■ **Work instruction 1**
Retype the passage on gene expression in Datura- and Nicotiana-fed insects, starting with "(a) Results of" and going on through "are in black.".
■ **Work instruction 2**
In the passage on gene expression in Datura- and Nicotiana-fed insects, how many of the differentially expressed serine proteases were up-regulated in the Datura-fed samples?
■ **Work instruction 3**
Proceed with the passage on gene expression in Datura- and Nicotiana-fed insects from the point where it stops.

■ **Excerpt**
▬▬▬▬▬▬
We found that the expression profiles of Datura‐ and Nicotiana‐fed insects were distinct (Figure 3a). This difference was driven by many significantly up‐ or down‐regulated genes (N total = 4982; N down = 2121; N up = 2861; Figure 3b, Table S2). The most drastic differences in expression had over 10‐fold changes in either direction (272 genes with |Log2FC| > 3.01). Six differentially expressed genes (DEGs) were functionally annotated as glutathione‐S‐transferases, all of which were found to be up‐regulated in Datura wrightii‐fed samples. Another seven DEGs were annotated as UDP‐glycosyltransferases, four of which were down‐regulated and the other three up‐regulated in Datura‐fed insects. 45 cytochrome P450s were identified as DEG and most of them (N = 29) were up‐regulated. Out of 22 differentially expressed serine proteases, 17 were found to be upregulated in our Datura‐fed samples. The full list of significantly differentially expressed genes, including fold‐change and adjusted p‐values, is in Table S6. Our findings are consistent with previous studies of transcriptomic responses of herbivores to host plant chemistry (Bock, 2016; Castañeda et al., 2009; Lin et al., 2022) and confirm the role of the aforementioned gene families in digestion/detoxification of plant‐derived compounds by T. notatus.

FIGURE 3.

FIGURE 3

(a) Results of PCA analysis from differential expression study. Nicotiana‐ and Datura‐fed T. notatus form distinct clusters. (b) Volcano plot showing the p‐value associated with the “plant” variable in differential expression analysis and the fold change of that gene. Four‐fold changes in either direction (|log2| = 2) are marked for reference, but this was not used as a testing cutoff. Genes that satisfied our cutoff for significance (p adj < .05) are shown in red (N = 4982; Table S3), whereas NS genes are in black.
▬▬▬▬▬▬
■ **The data**
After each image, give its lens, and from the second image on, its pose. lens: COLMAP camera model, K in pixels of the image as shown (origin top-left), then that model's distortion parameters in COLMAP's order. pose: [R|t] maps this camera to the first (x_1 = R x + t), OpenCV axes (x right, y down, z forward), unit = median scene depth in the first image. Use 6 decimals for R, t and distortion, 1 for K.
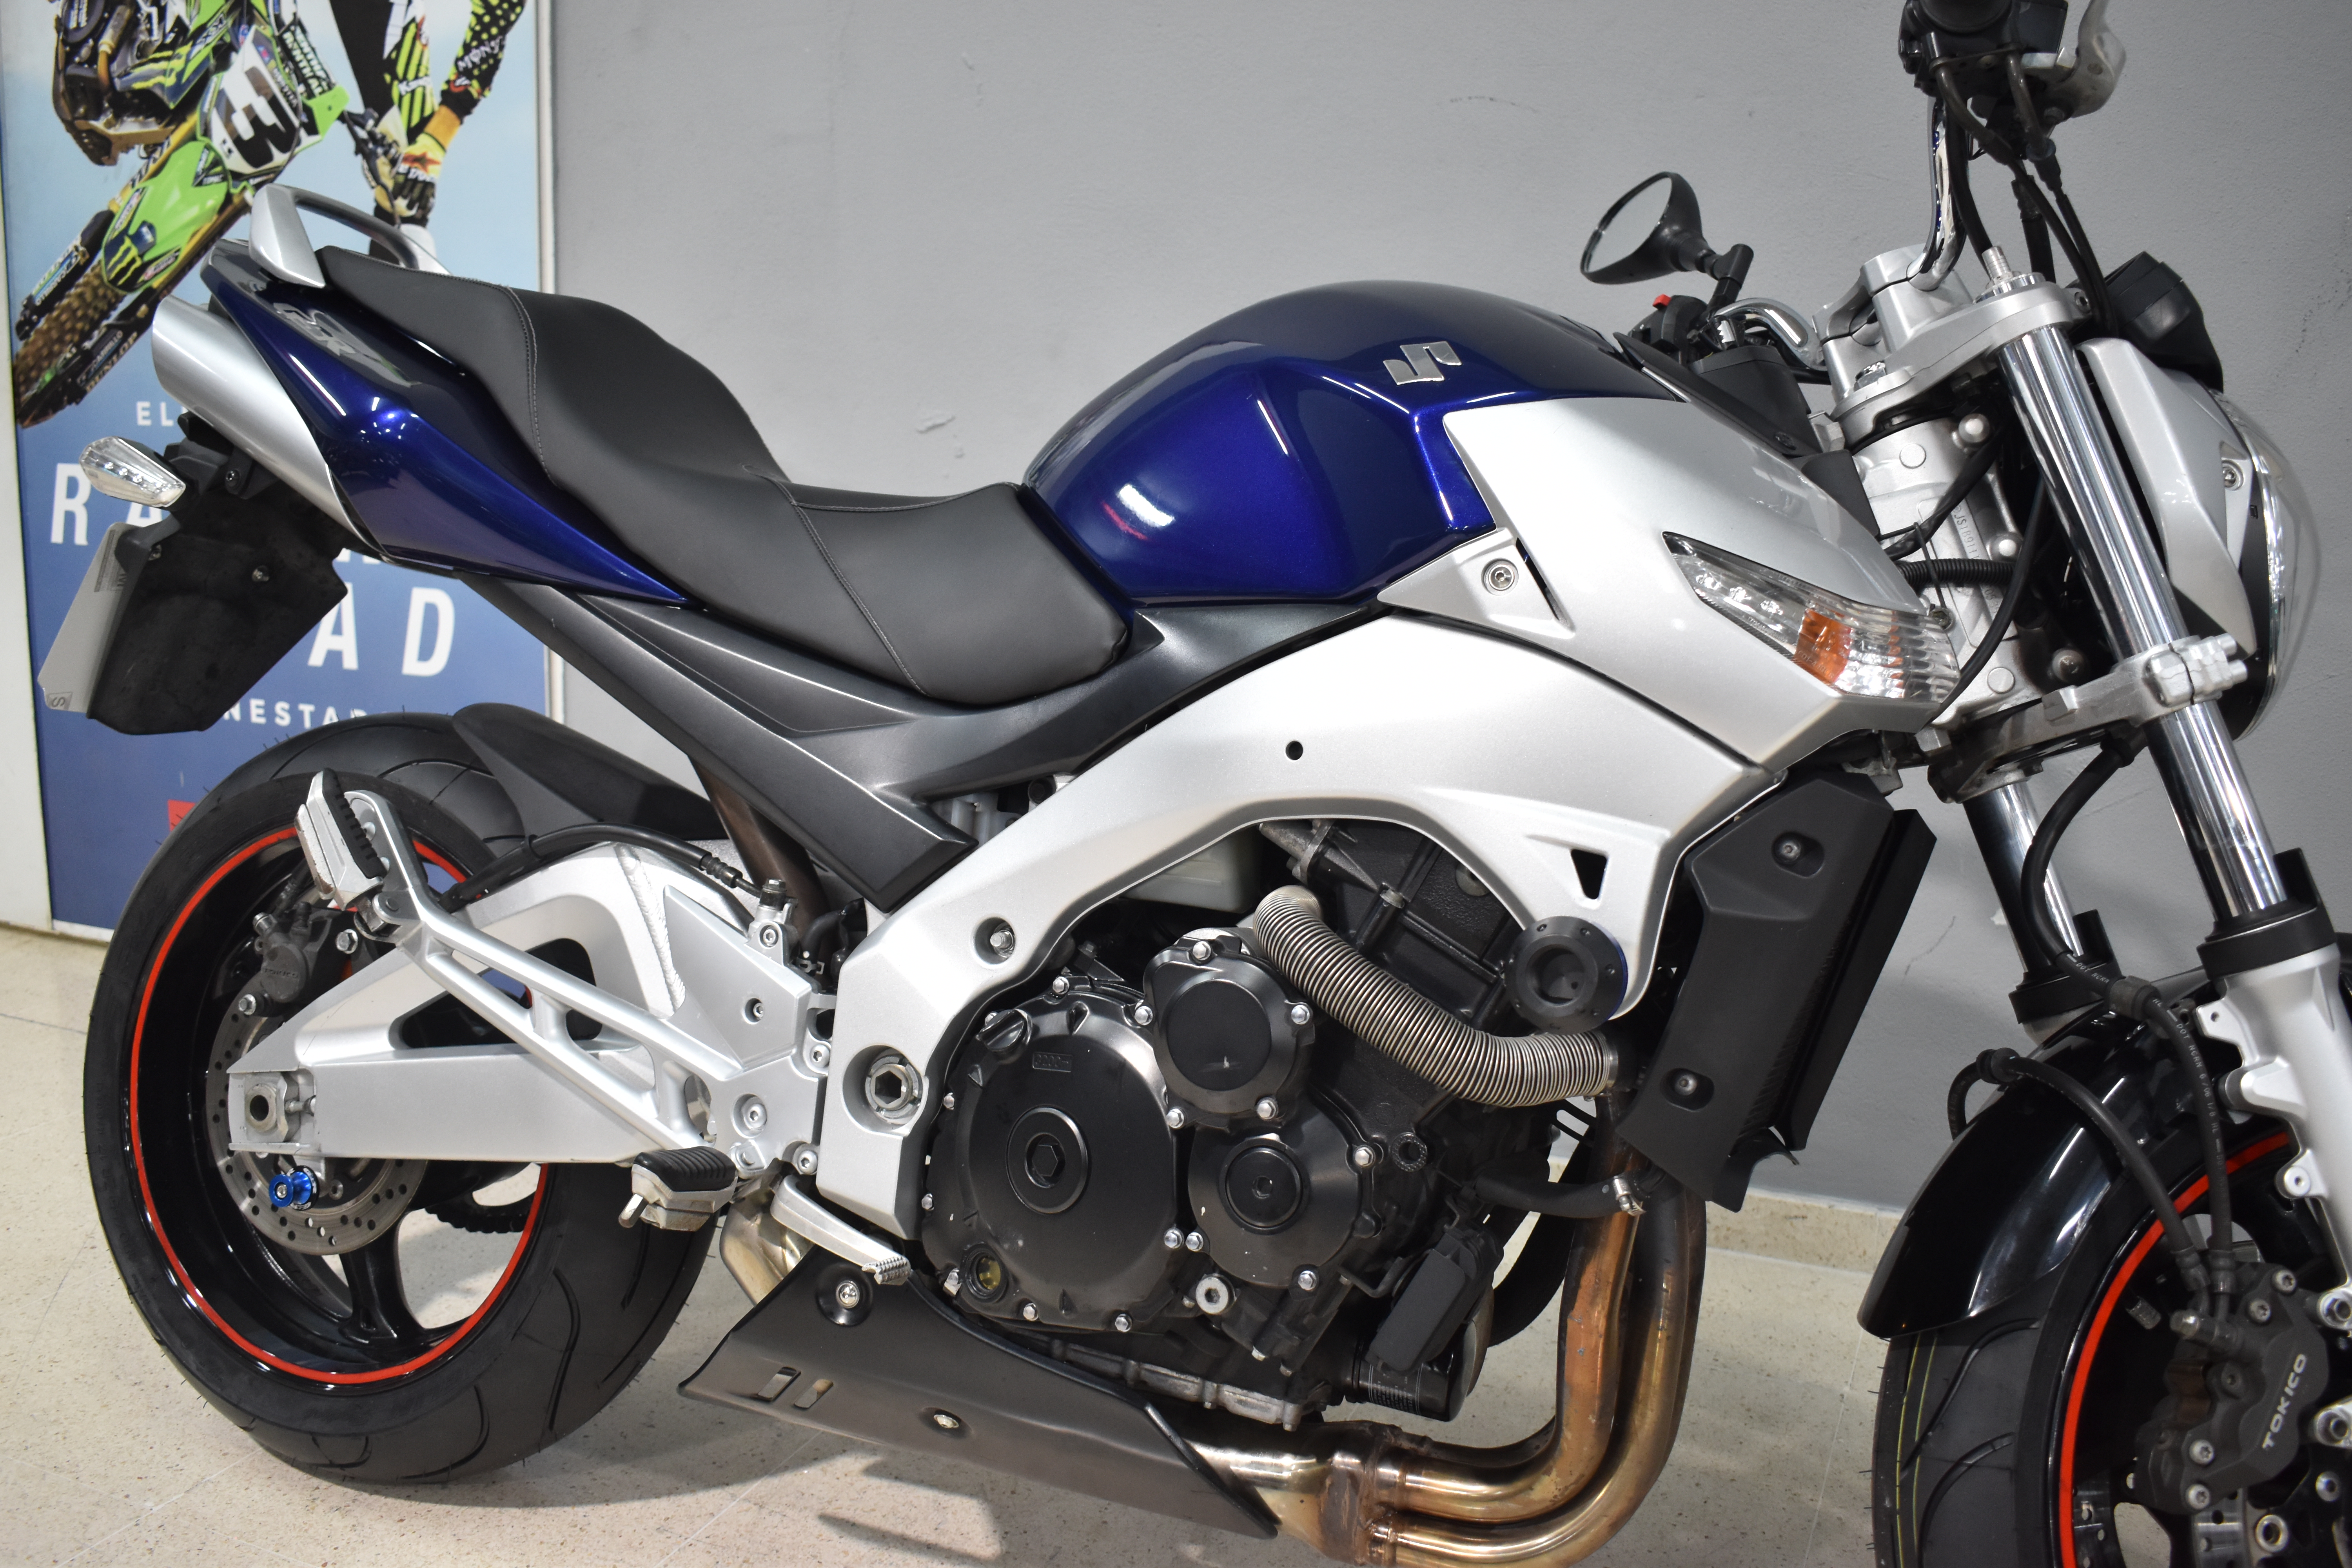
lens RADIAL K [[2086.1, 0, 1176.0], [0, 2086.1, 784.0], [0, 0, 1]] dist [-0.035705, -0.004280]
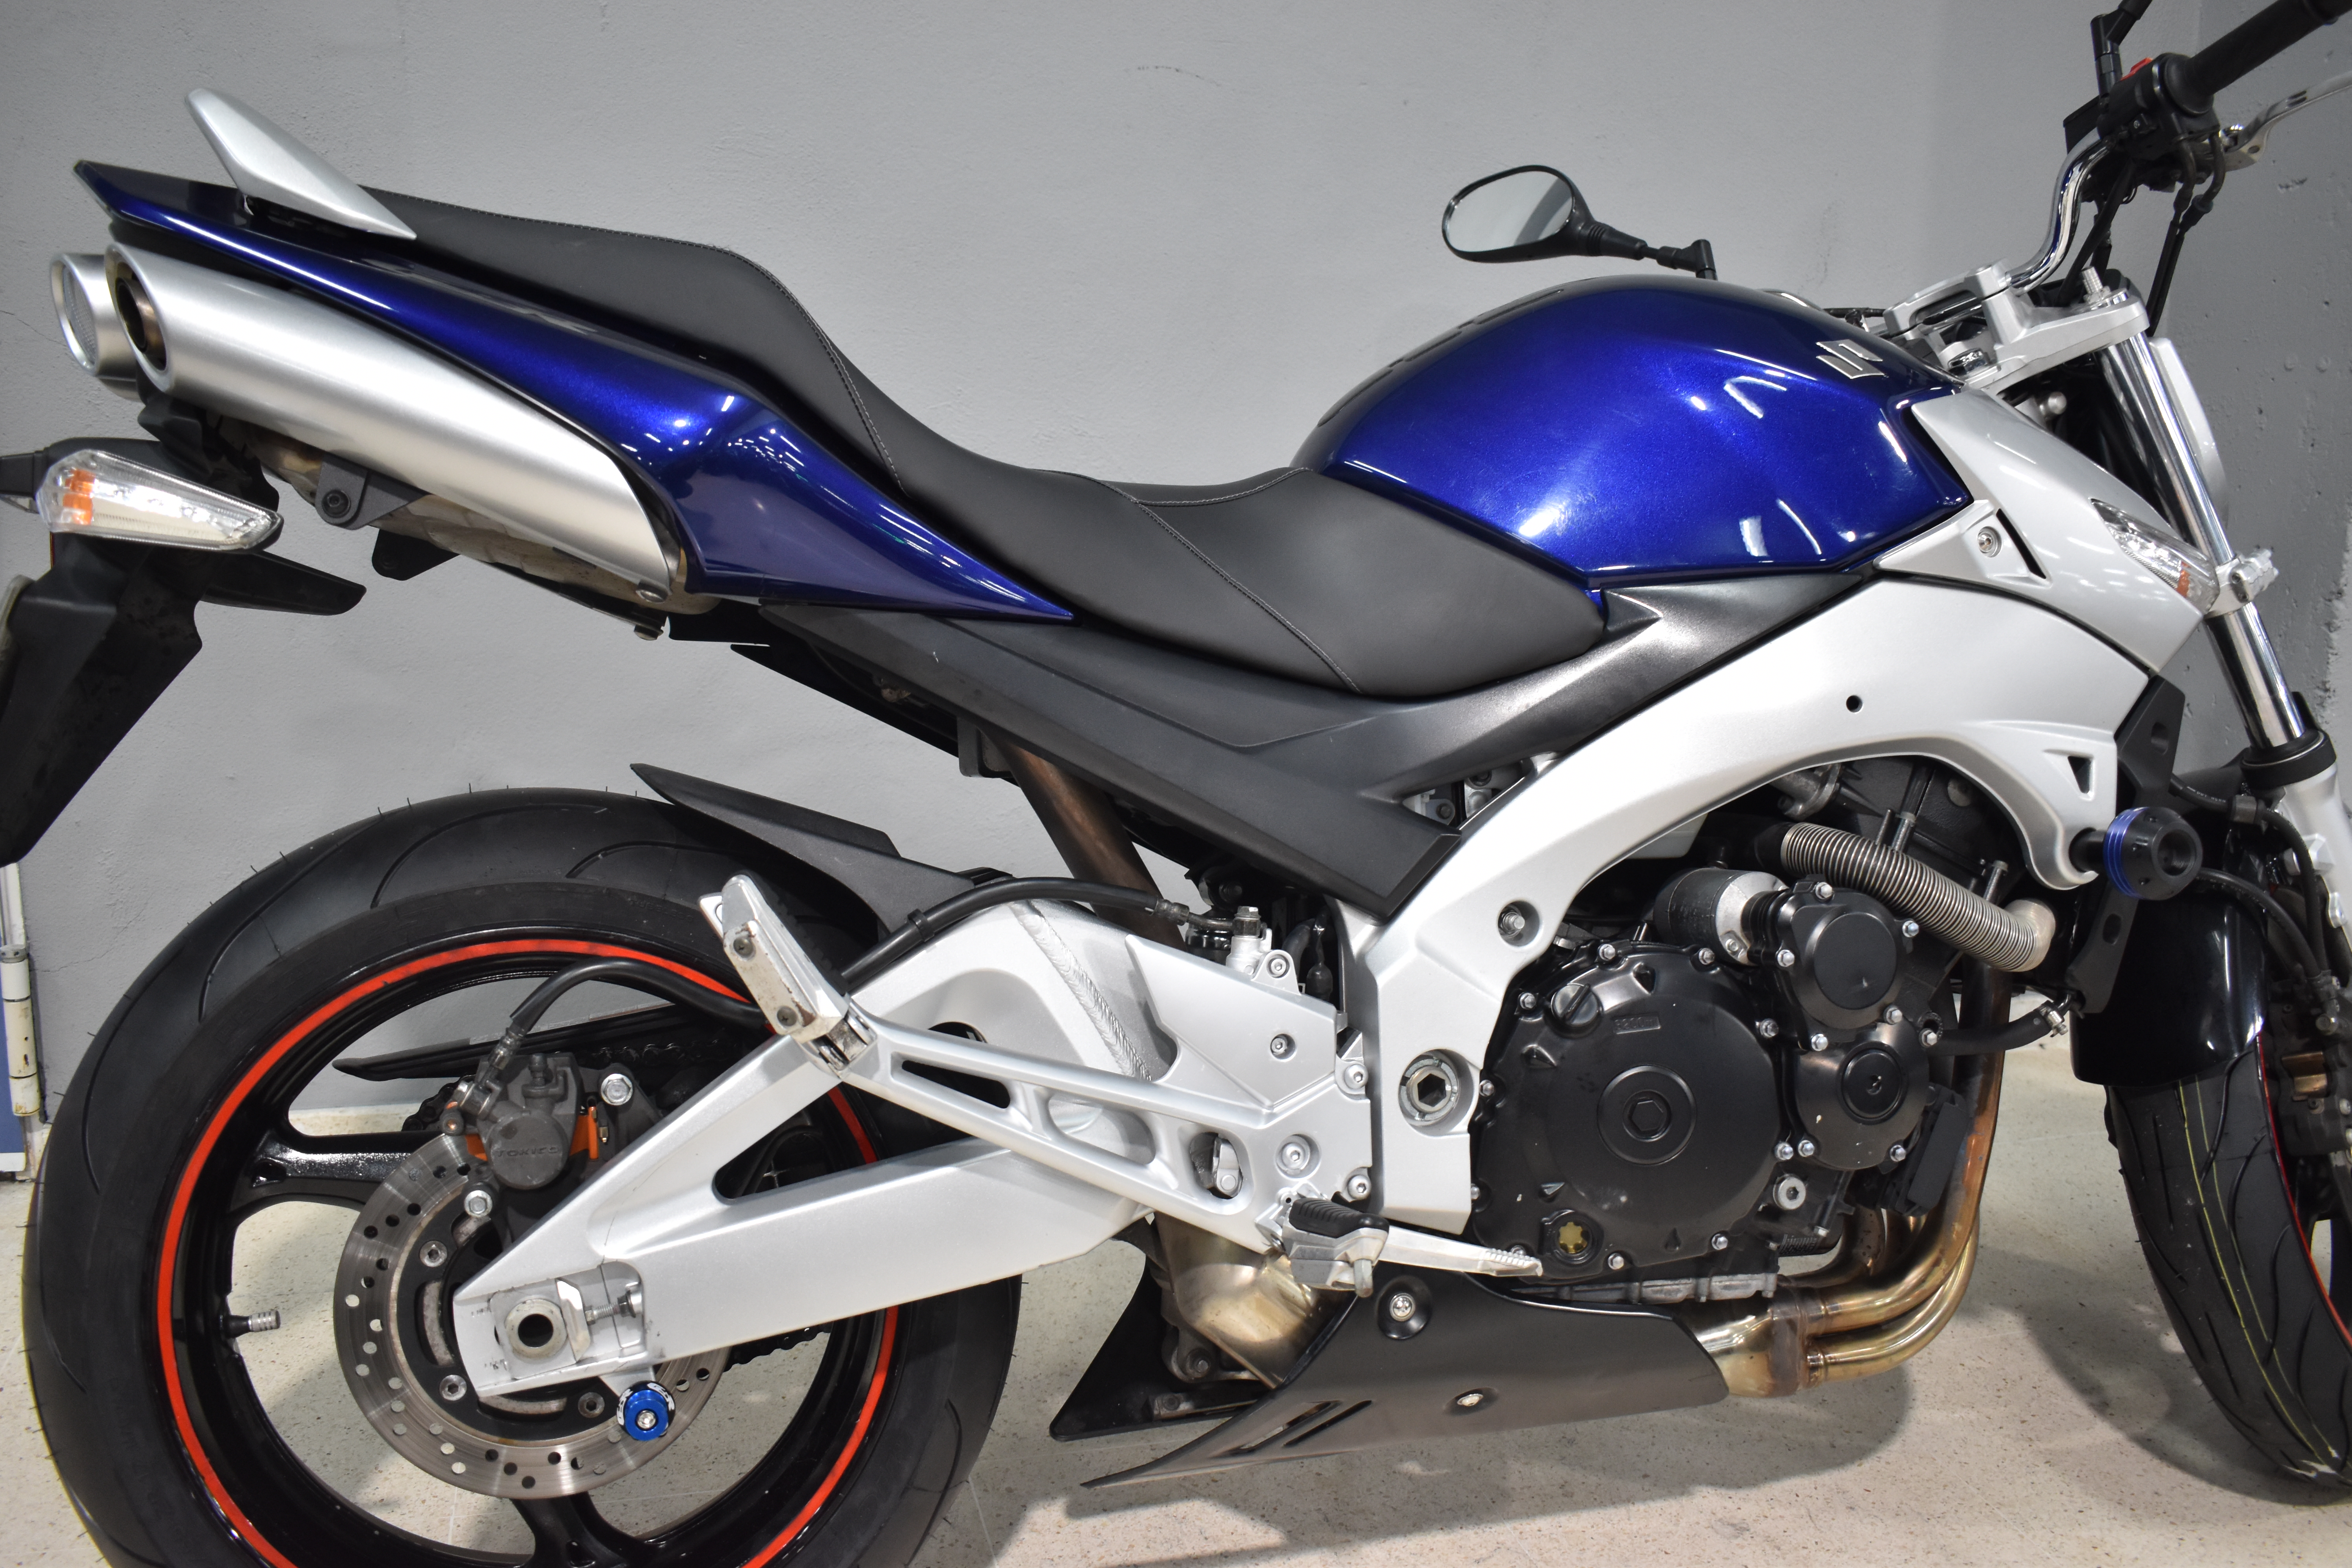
▬▬▬▬▬▬
■ **Task answer 1**
(a) Results of PCA analysis from differential expression study. Nicotiana‐ and Datura‐fed T. notatus form distinct clusters. (b) Volcano plot showing the p‐value associated with the “plant” variable in differential expression analysis and the fold change of that gene. Four‐fold changes in either direction (|log2| = 2) are marked for reference, but this was not used as a testing cutoff. Genes that satisfied our cutoff for significance (p adj < .05) are shown in red (N = 4982; Table S3), whereas NS genes are in black.

■ **Task answer 2**
Seventeen of the 22 differentially expressed serine proteases were up-regulated in the Datura-fed samples.

■ **Task answer 3**
To explore the transcriptional changes associated with host plant species beyond our handful of target genes, we used a gene set enrichment analysis to identify common themes in our set of DEGs. We found a total of 24 GO terms to be significantly enriched within our results (Figure 4, Table S7) and that these are associated with gene/protein expression, nutrient catabolism, and chemosensory functions. Digestive functions were predominantly up‐regulated, with the notable exception of aspartic‐type endopeptidases. Another notable finding is that gustatory perception is enriched in both up‐ and down‐regulated pathways, suggesting the presence of complex host‐plant associated changes to chemosensory pathways. Olfaction was found to only be enriched within up‐regulated pathways.

FIGURE 4.

FIGURE 4

Results of gene set enrichment analyses. 24 Go terms were found to be enriched in either up‐ or down‐regulated gene lists. X‐axes show the ratio of enriched genes versus the total count of genes sharing that GO term. Dot sizes represent the total number of genes sharing each GO term whereas dot colors represent the p‐value (adjusted for multiple tests) of each term.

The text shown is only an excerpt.